Tag Archives: TOEFL

Why language is best assessed by real people


“Classroom decoration 18” by Cal America is licensed under CC BY 2.0

What is the most effective way to assess English learners’ proficiency?

It has become accepted in the field to rely on psychometric tests such as the iBT (Internet-Based TOEFL) and the IELTS for college and university admissions. Yet these and most other language tests are an artifice, a device that is placed between the student’s actual proficiency and direct observation of that proficiency by a real human being. Students complete the limited set of tasks on the test, and based on the results, an algorithm makes an extrapolation as to their broader language abilities.

When you look at a TOEFL score report, it does not tell you that student’s English language ability; what it tells you is what a learner with that set of scores can typically do. And in the case of the TOEFL, this description is an evaluation that is based largely on multiple choice answers and involved not one single encounter with an actual human being. Based on this, university admissions officers are expected to make an assumption about the student’s ability to handle the demands of extensive academic reading and writing, classroom participation, social interaction, written and spoken communications with university faculty and staff, SEVIS regulations, and multiple other demands of the U.S. college environment. (Although the IELTS includes interaction with the examiner and another student, these interactions are highly structured and not very natural. TOEFL writing and speaking tasks are limited, artificial, and assessed by a grader who has only a text or sound or text file to work with.)

Contrast that with regular, direct observation of students’ language proficiency by a trained and experienced instructor, over a period of time. The instructor can set up a variety of language situations involving variation in interlocutors, contexts, vocabulary, levels of formality, and communication goals. In an ACCET or CEA accredited intensive English program, such tasks are linked to documented learning objectives. By directly observing students’ performance, instructors are able to obtain a rich picture of each student’s proficiency, and are able to comment specifically on each student’s strengths and weaknesses.
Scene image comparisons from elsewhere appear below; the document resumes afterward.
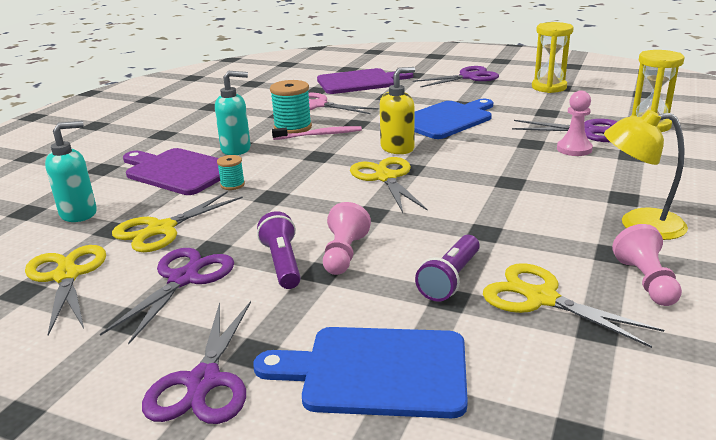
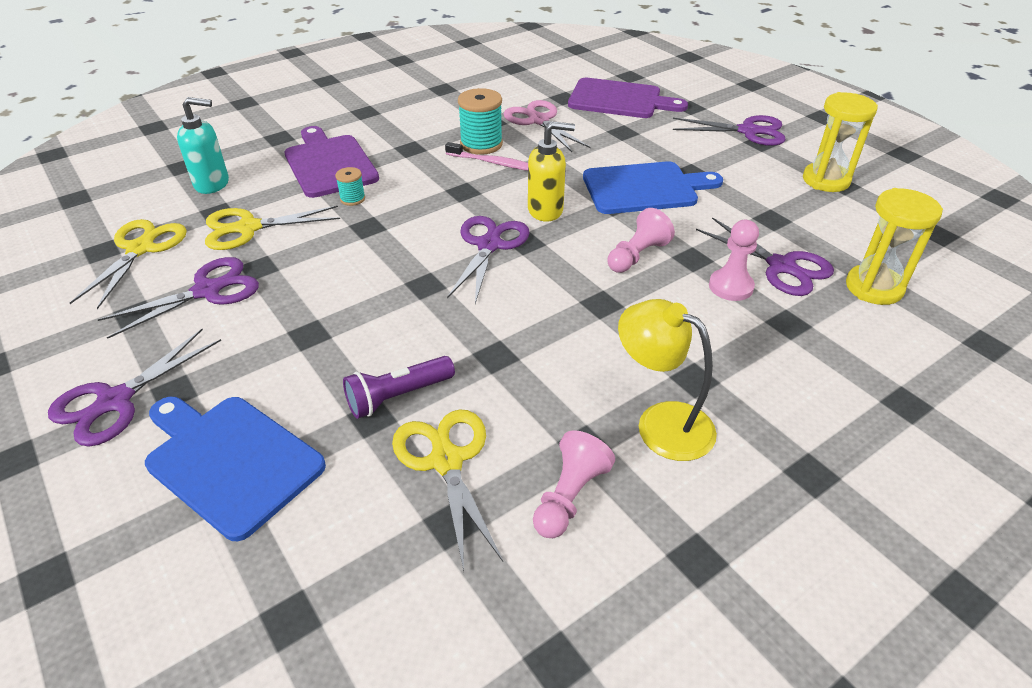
camera: 30 degrees right, 15 degrees up
(236, 149) = (403, 154): turquoise soap dispenser -> none
(282, 263) = (292, 309): purple flashlight -> none
(344, 254) = (348, 323): pink pawn -> pink pawn (637, 255)
(385, 177) = (489, 245): yellow scissors -> purple scissors

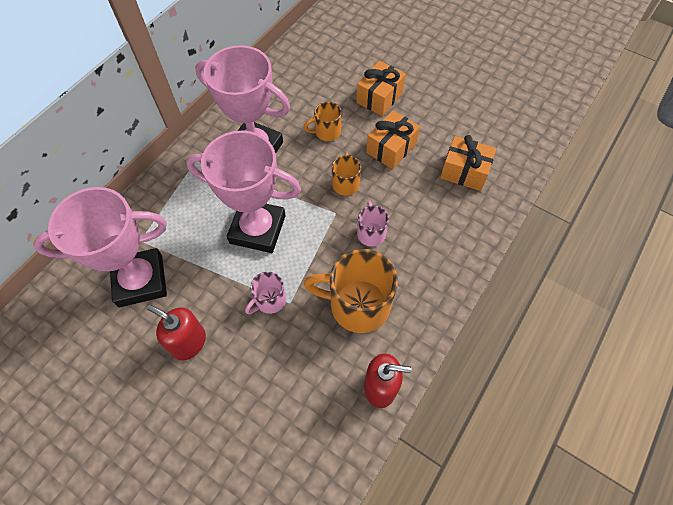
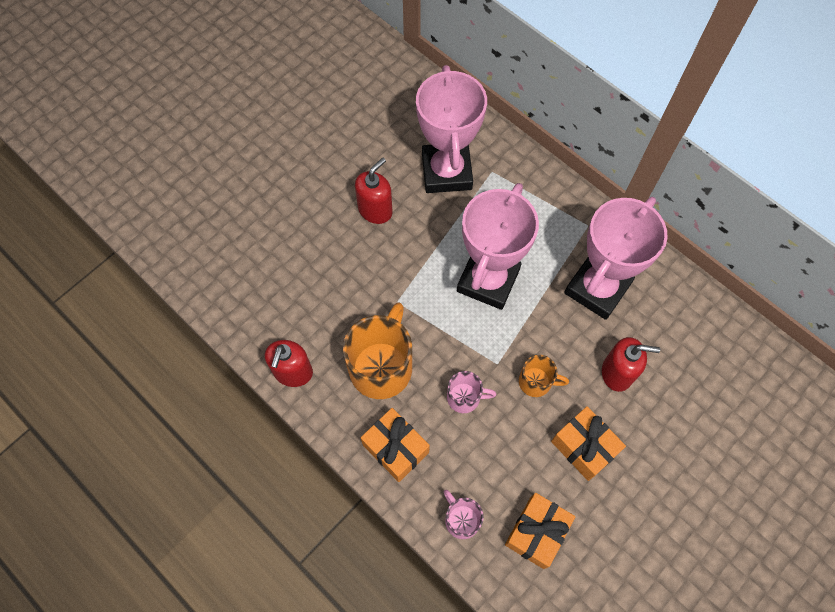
camera: 100 degrees right, 5 degrees up
(269, 300) = (403, 283): pink mug -> pink mug (461, 519)
(326, 132) = (617, 373): orange mug -> red soap dispenser
(379, 97) = (671, 451): orange gift -> orange gift (395, 448)

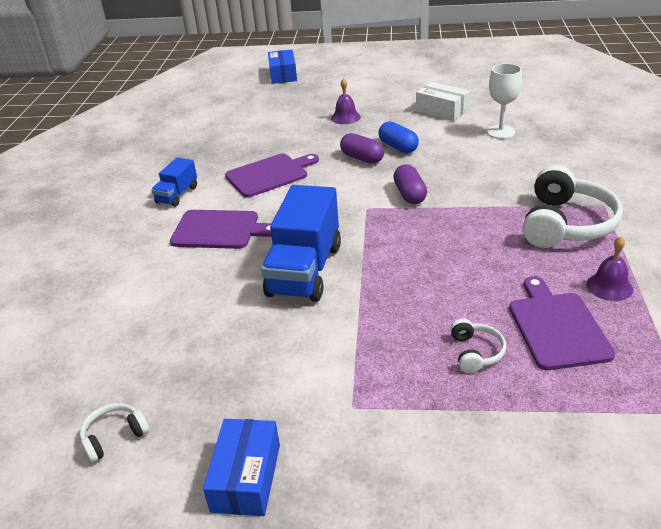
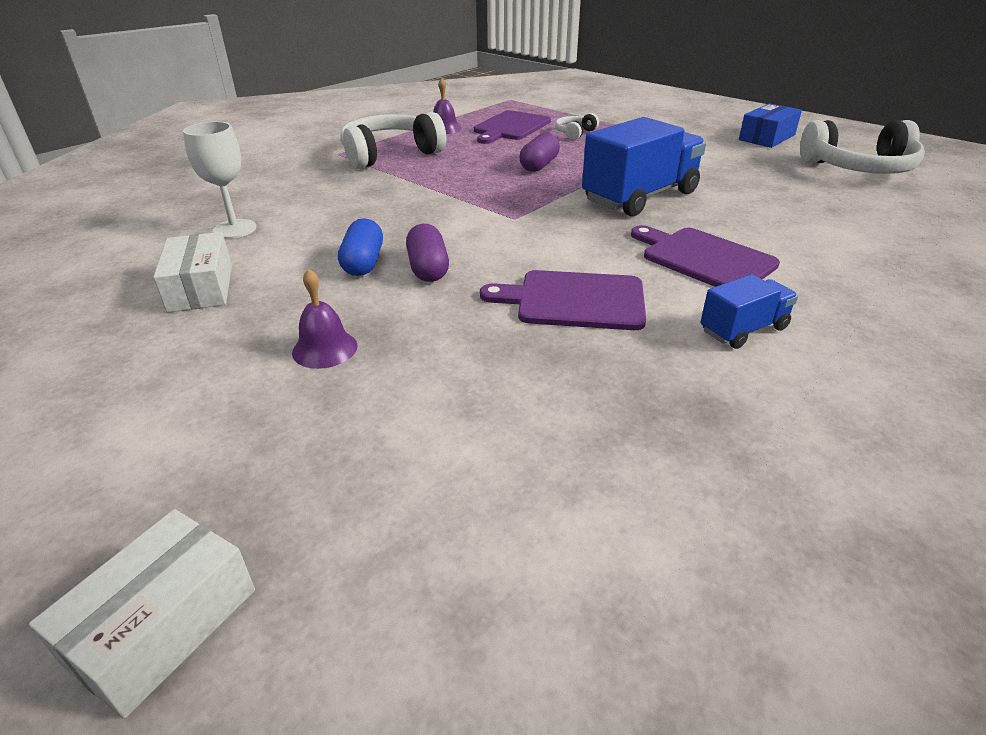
camera: 145 degrees left, 0 degrees up
(114, 437) = (858, 168): white headphones -> white headphones, size x2.14
(283, 75) = (163, 625): blue box -> white box
(410, 194) = (454, 213): purple capsule -> purple capsule (539, 165)

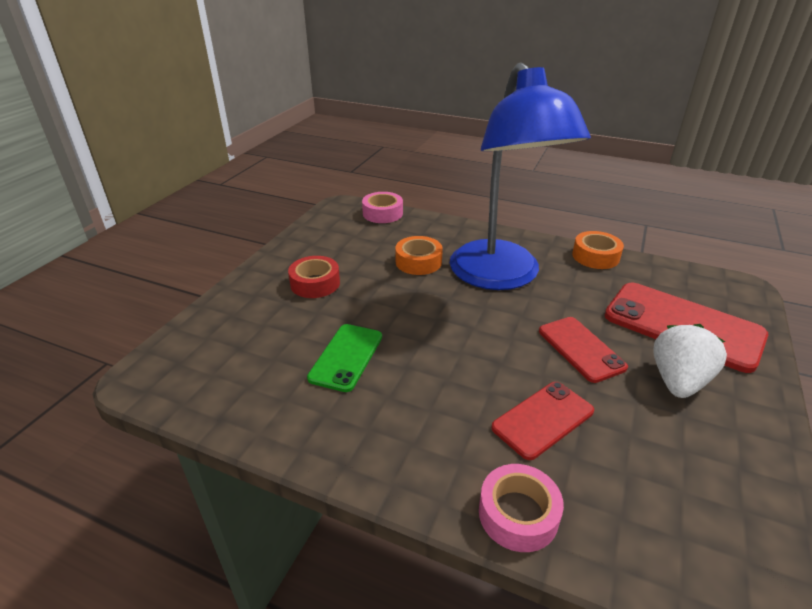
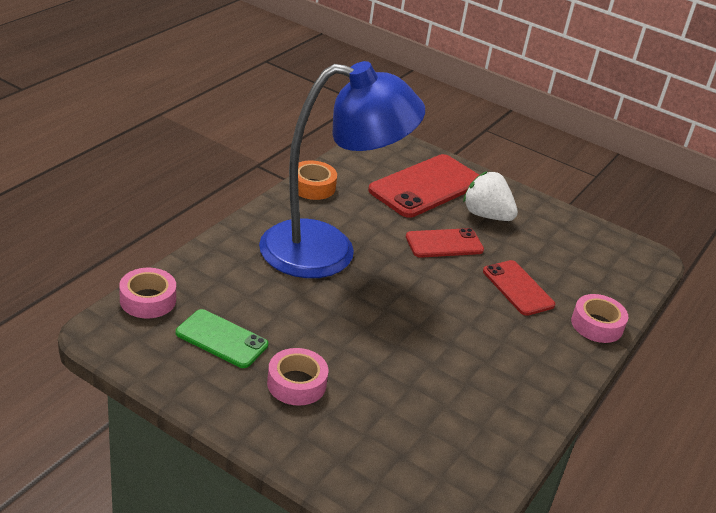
camera: 85 degrees left, 0 degrees up
(315, 283) = (296, 383): red tape -> pink tape
(346, 357) = (431, 378): green phone -> green phone (221, 339)
(418, 262) = (279, 297): orange tape -> none

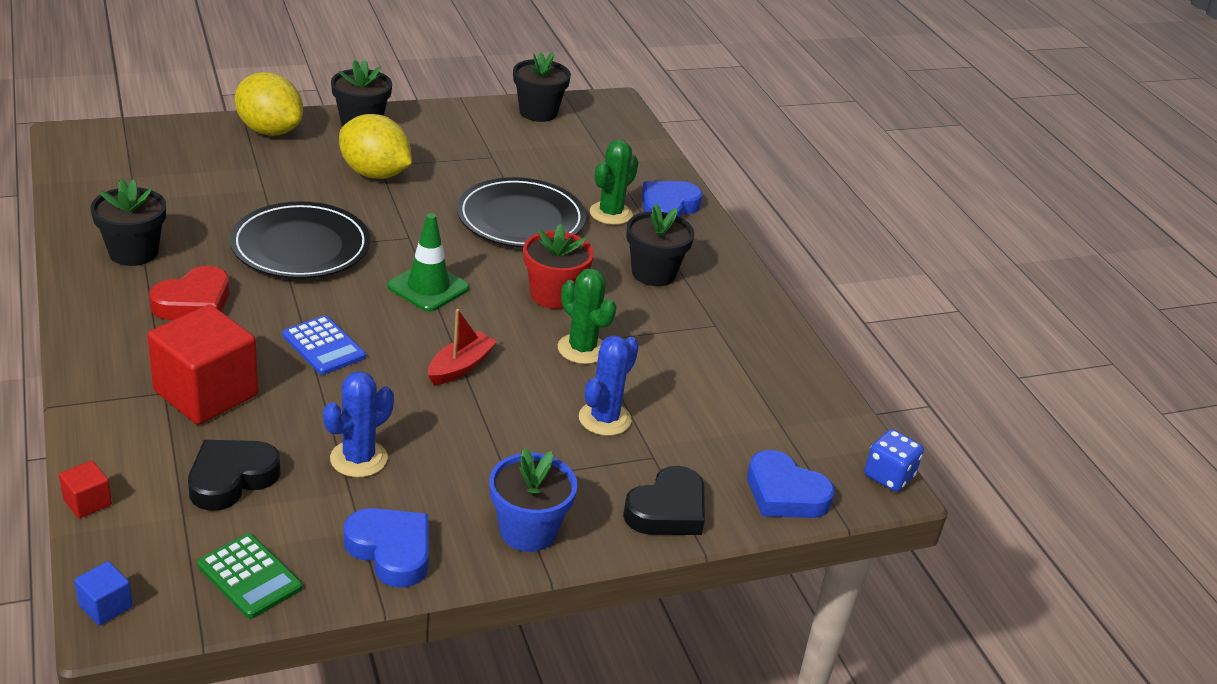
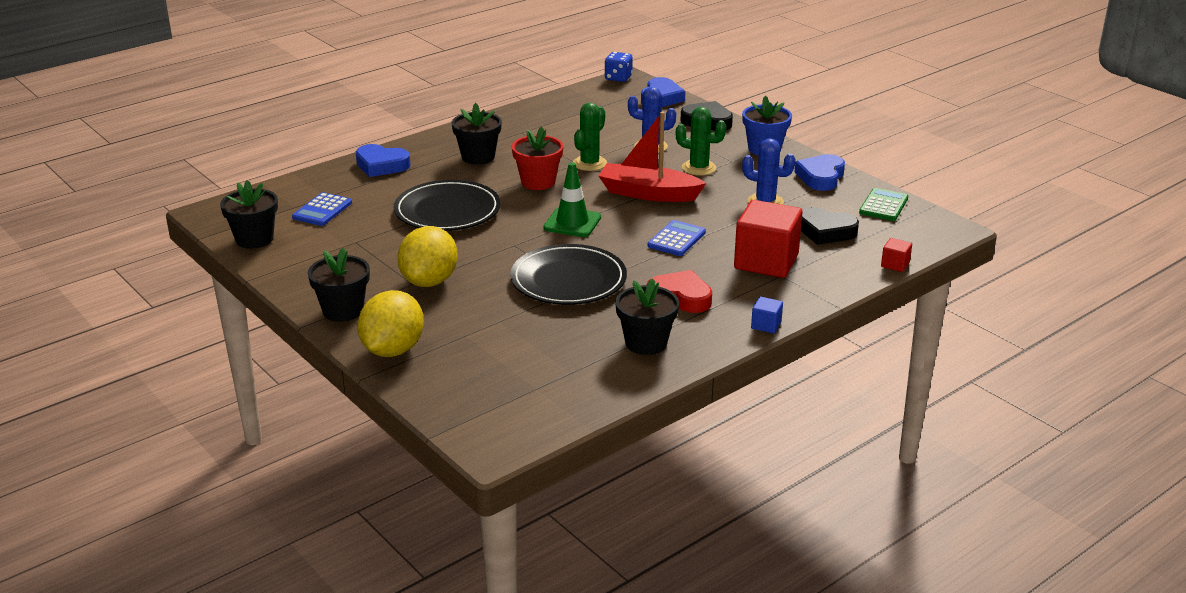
camera: 105 degrees left, 5 degrees down
(105, 606) = (949, 234): blue cube -> blue cube (766, 325)
(460, 367) = (648, 194): red boat -> red boat, size x1.72
(576, 154) = (322, 210): none -> blue calculator
(610, 213) = (409, 182): green cactus -> green cactus (699, 168)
Consider this a call, then, for colleges and universities to enter into agreements with accredited intensive English programs to waive the need for a standardized test such as the TOEFL. Just as those colleges and universities don’t use a standardized test to measure the learning of their graduates, they should be open to accepting the good judgment of teachers in intensive English programs – judgment based on direct observation of individual learners rather than the proxy scores obtained by impersonal, artificial tests.

Goodhart’s Law and the Measurement of English Proficiency

Goodhart’s Law was first proposed by the British economist Charles Goodhart. In essence it states that, “When a measure becomes the goal, it ceases to be a good measure.” Measurements are often used as a proxy for performance. For example, it’s sometimes reported that in Soviet Russia, when the success of nail production was measured by quantity of nails, many tiny nails were produced. When it was measured using weight of nails, smaller numbers of large nails were produced. The measure became the target, and gaming the system created the illusion of success.

In U.S. university admissions, the TOEFL is the most common measure of the English proficiency of international applicants. It’s easy to understand why the complexity of language proficiency needs to be reduced to a small set of numbers when large quantities of applications have to be evaluated. Unfortunately, TOEFL preparation is very often a great example of Goodhart’s Law in action: many students focus on attaining the necessary score rather than comprehensively working on the cognitive-academic language skills and cultural skills they need to succeed in the U.S. university, and this can result in serious challenges for those students. Once matriculated, as those students seek to earn good grades – a proxy measure for learning – they may wind up trying to game the system by plagiarizing, using online essay services, cramming at the last minute, or begging the instructor for a better grade.

Although it would present practical difficulties, it would serve everyone better – schools and students – if the schools used a broader set of mechanisms to determine English proficiency. These might include evidence of English (not just test prep) study, Skype, phone, and in-person interviews, recorded presentations by applicants, synchronous online discussion groups, and reports from instructors in intensive English programs who have first-hand – not proxy – knowledge of the students’ English.